:: Supplied material

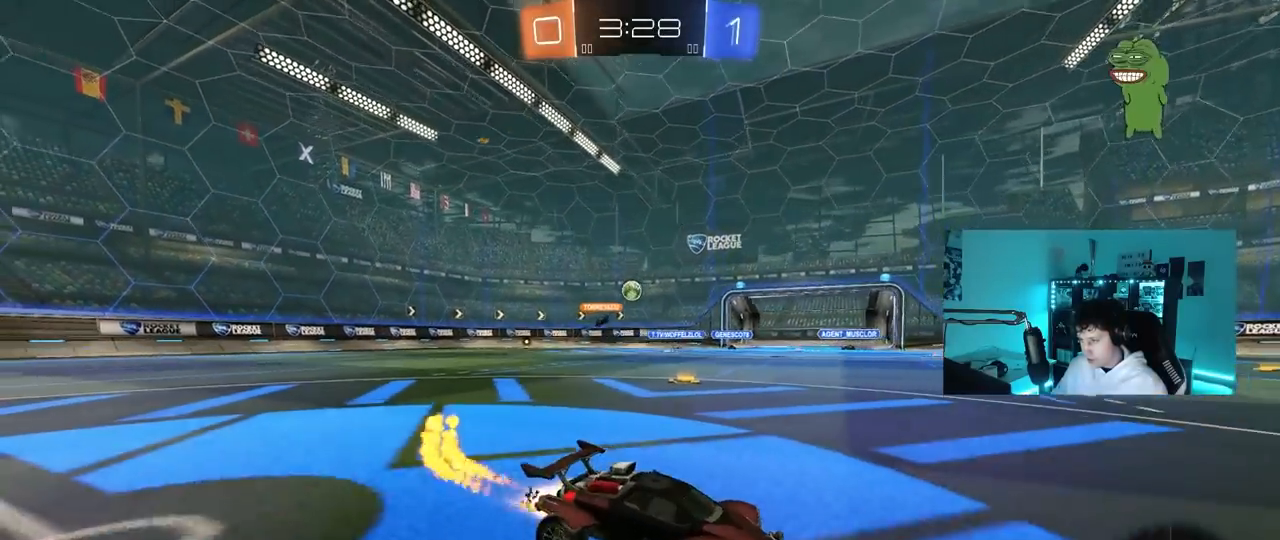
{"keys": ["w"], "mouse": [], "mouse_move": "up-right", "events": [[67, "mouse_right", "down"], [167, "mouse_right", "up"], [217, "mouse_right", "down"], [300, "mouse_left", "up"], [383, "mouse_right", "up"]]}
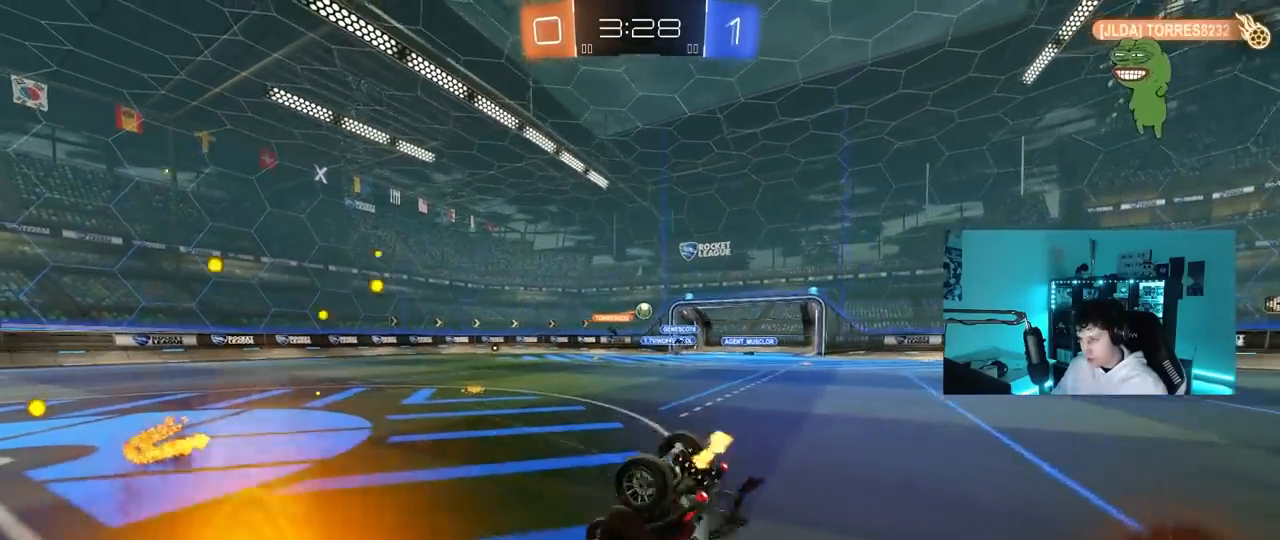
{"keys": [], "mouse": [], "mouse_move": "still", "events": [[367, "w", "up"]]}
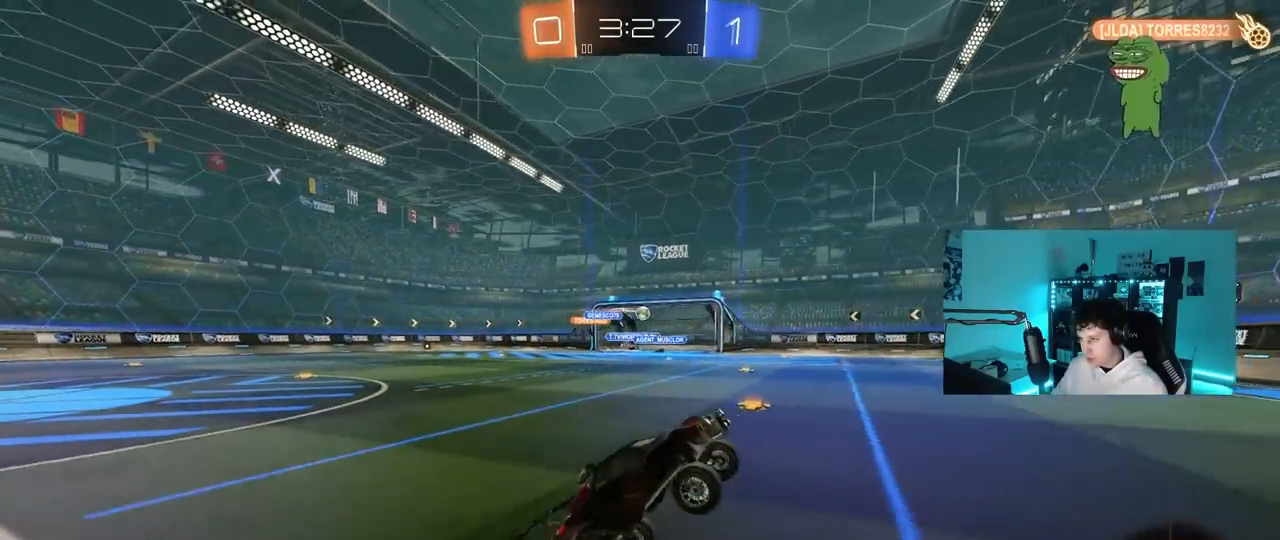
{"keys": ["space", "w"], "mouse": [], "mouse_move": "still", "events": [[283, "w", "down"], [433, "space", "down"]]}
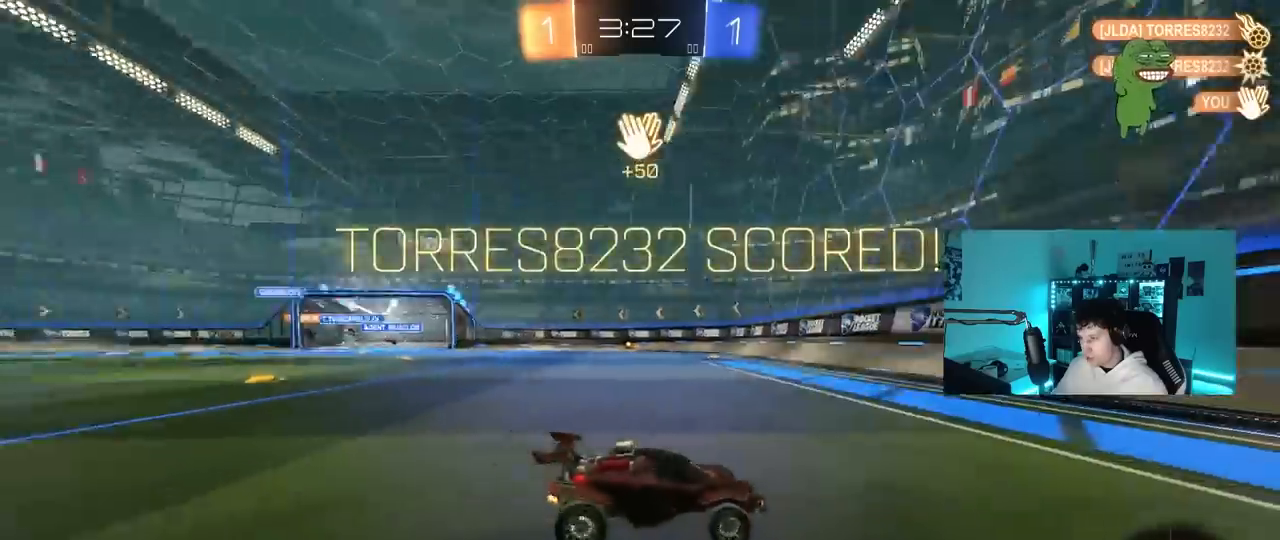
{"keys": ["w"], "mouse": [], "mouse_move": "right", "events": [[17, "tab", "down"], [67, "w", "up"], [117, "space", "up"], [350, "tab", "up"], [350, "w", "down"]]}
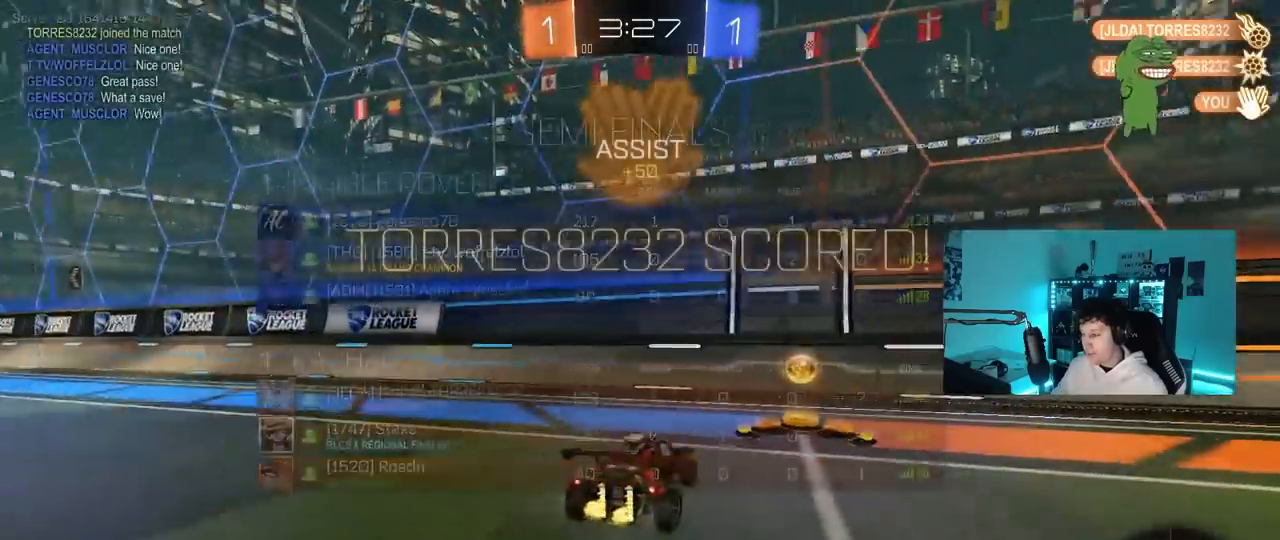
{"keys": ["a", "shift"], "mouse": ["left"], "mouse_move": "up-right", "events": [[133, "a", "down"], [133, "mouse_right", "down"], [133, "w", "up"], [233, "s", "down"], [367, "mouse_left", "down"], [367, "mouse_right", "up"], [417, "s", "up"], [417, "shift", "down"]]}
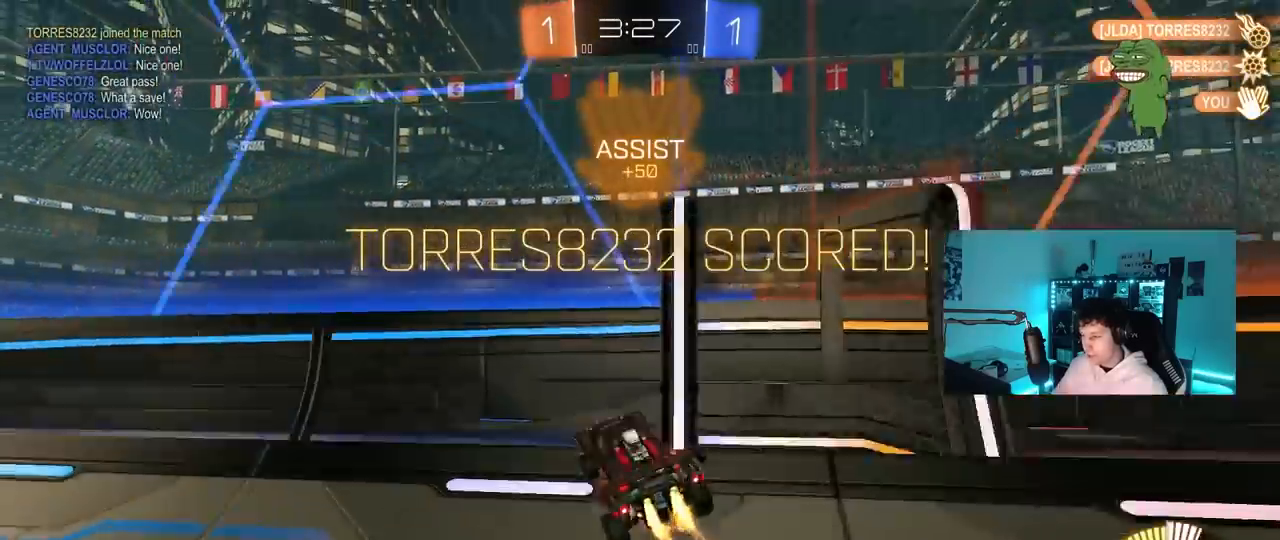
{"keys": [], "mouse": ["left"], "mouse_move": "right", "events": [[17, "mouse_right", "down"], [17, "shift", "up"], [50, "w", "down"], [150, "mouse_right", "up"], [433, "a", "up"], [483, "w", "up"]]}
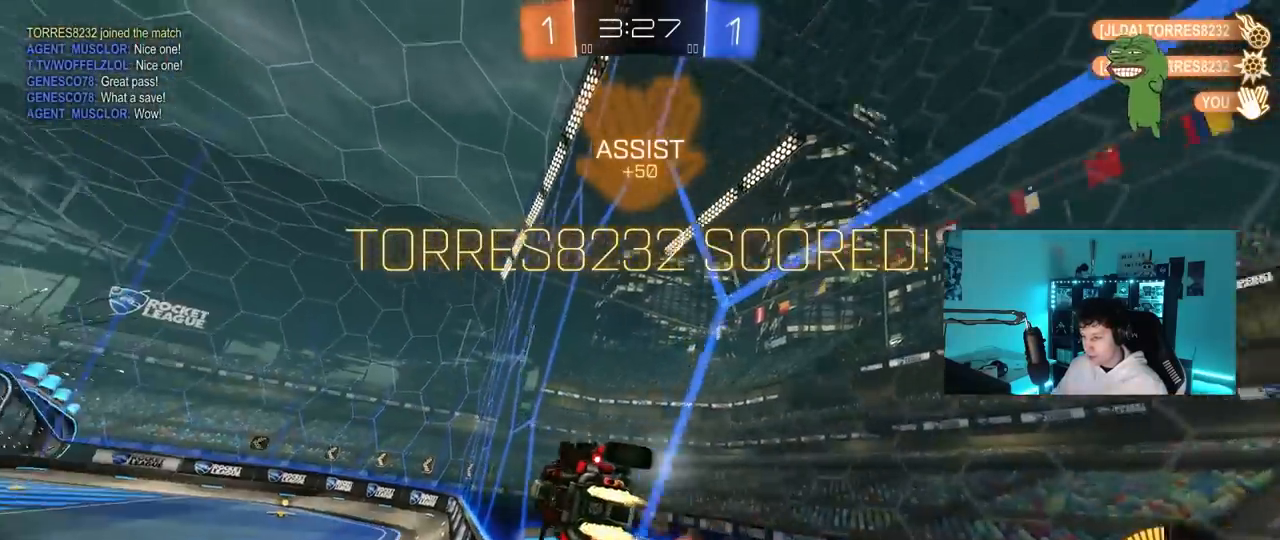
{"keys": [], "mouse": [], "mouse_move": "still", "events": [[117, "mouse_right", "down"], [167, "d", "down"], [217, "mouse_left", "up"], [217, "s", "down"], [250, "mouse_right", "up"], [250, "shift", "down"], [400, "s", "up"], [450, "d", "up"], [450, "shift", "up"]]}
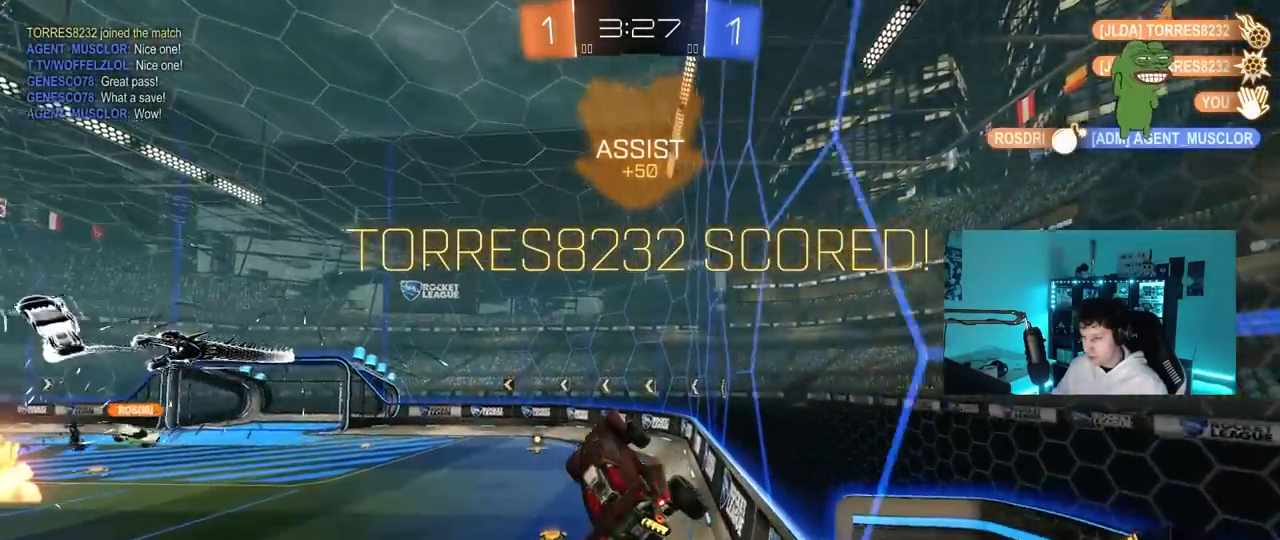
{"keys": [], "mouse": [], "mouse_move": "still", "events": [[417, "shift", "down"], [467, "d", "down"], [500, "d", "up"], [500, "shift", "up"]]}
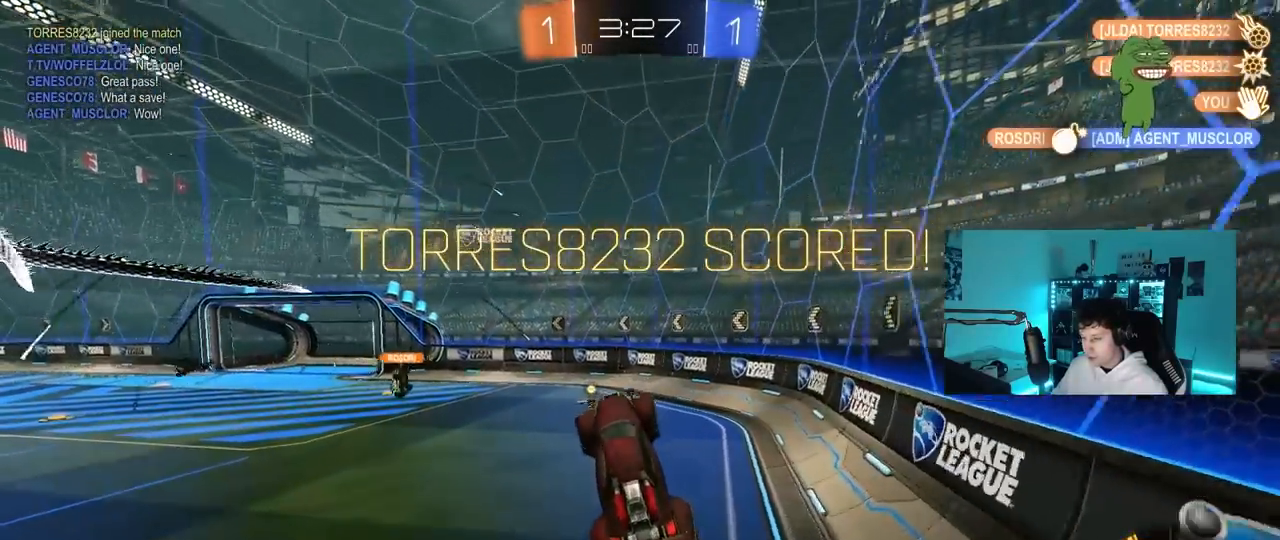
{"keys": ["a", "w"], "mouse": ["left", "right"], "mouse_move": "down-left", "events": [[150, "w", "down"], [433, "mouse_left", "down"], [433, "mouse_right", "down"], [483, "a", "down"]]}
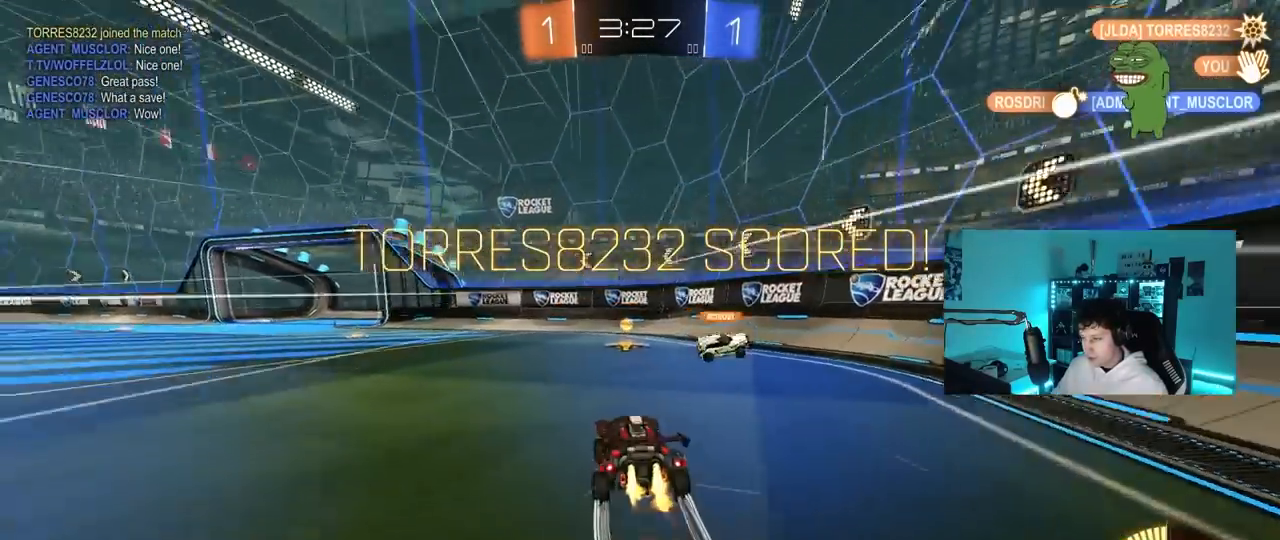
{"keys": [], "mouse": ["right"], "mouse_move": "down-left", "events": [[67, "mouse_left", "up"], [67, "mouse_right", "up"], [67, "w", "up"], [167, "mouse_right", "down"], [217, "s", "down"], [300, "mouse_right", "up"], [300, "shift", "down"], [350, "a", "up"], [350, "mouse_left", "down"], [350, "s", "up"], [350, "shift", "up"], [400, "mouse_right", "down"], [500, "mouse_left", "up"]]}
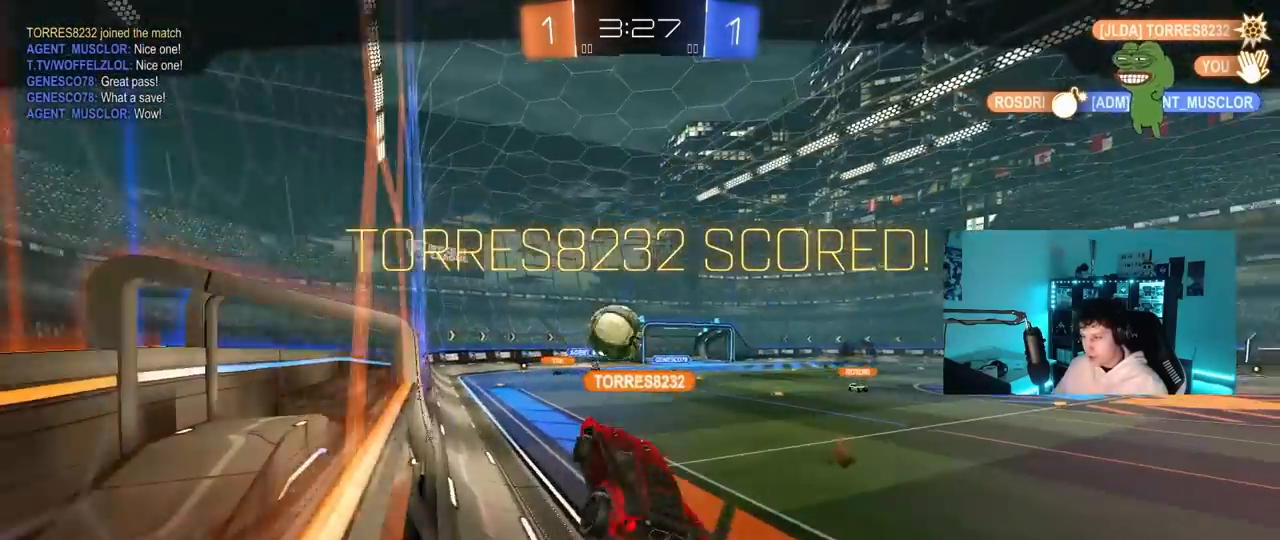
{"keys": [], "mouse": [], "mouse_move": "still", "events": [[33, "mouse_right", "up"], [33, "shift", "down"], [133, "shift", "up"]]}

::::

Exercise ▸ Every line of the material that holds the word "space" must be found and copied.

Solution for this problem ▸
{"keys": ["space", "w"], "mouse": [], "mouse_move": "still", "events": [[283, "w", "down"], [433, "space", "down"]]}
{"keys": ["w"], "mouse": [], "mouse_move": "right", "events": [[17, "tab", "down"], [67, "w", "up"], [117, "space", "up"], [350, "tab", "up"], [350, "w", "down"]]}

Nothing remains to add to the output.